» **About this task**
From the first line to the last, copy the material word for word; pictures stay out.

» **Input data**
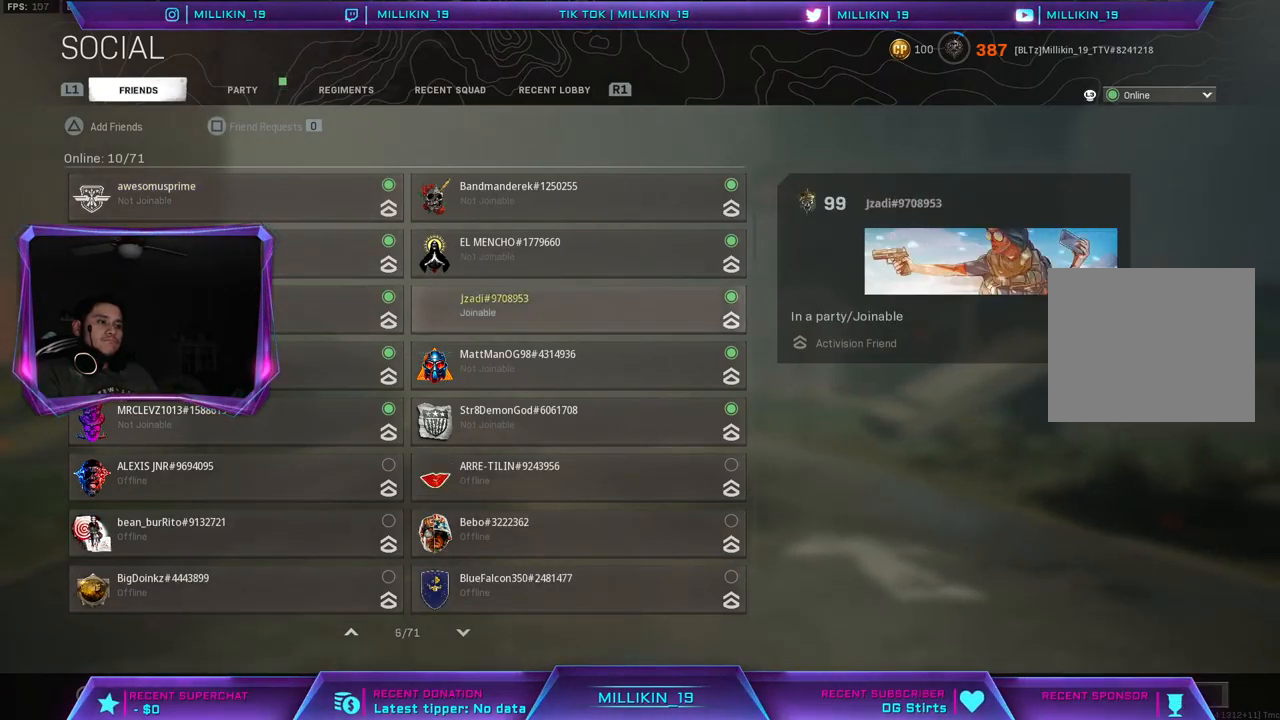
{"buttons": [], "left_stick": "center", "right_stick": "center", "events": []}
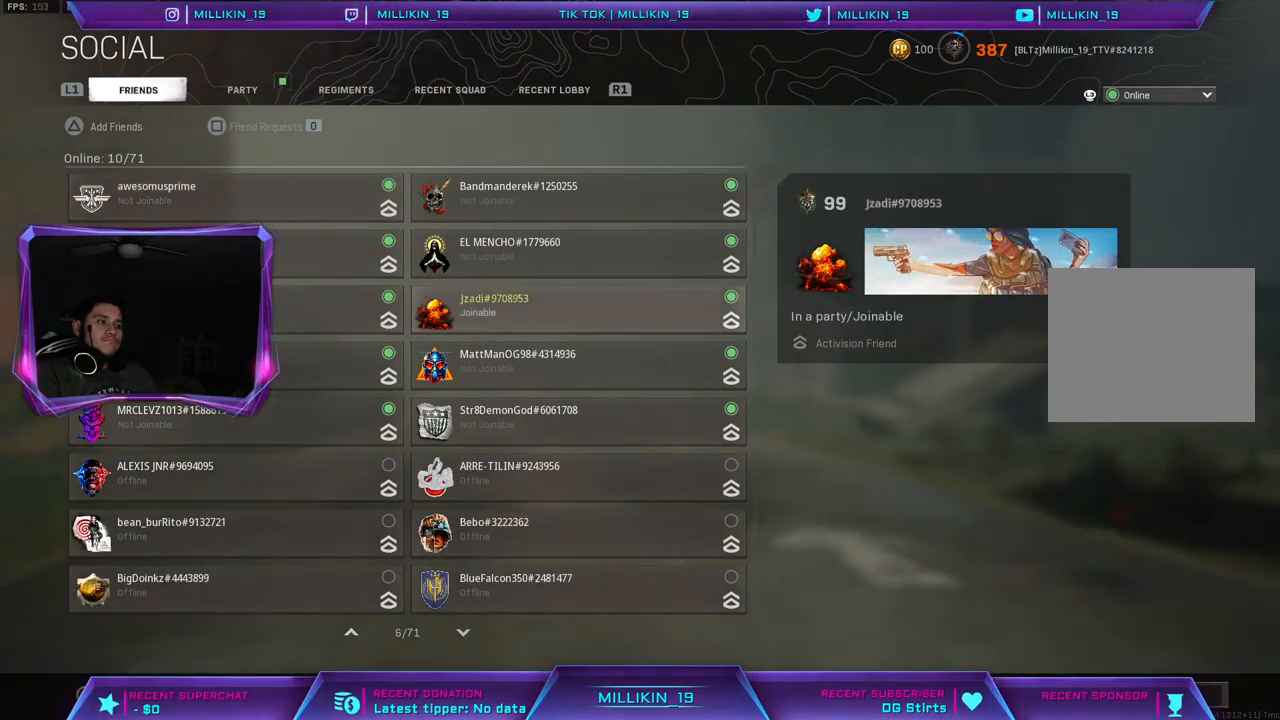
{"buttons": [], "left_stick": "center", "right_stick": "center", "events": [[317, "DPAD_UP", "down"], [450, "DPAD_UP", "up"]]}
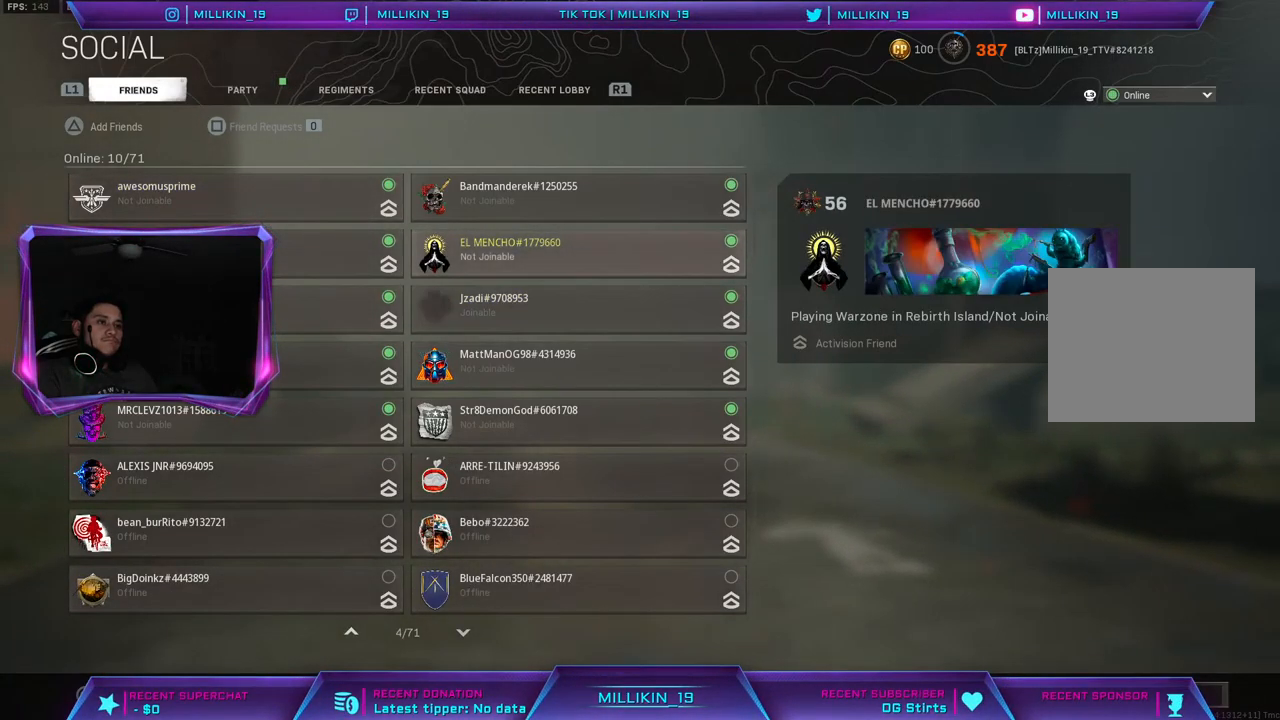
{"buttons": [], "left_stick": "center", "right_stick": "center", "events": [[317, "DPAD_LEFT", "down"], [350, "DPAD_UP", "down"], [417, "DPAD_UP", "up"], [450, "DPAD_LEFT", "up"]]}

» **Answer for the task**
{"buttons": [], "left_stick": "center", "right_stick": "center", "events": []}
{"buttons": [], "left_stick": "center", "right_stick": "center", "events": [[317, "DPAD_UP", "down"], [450, "DPAD_UP", "up"]]}
{"buttons": [], "left_stick": "center", "right_stick": "center", "events": [[317, "DPAD_LEFT", "down"], [350, "DPAD_UP", "down"], [417, "DPAD_UP", "up"], [450, "DPAD_LEFT", "up"]]}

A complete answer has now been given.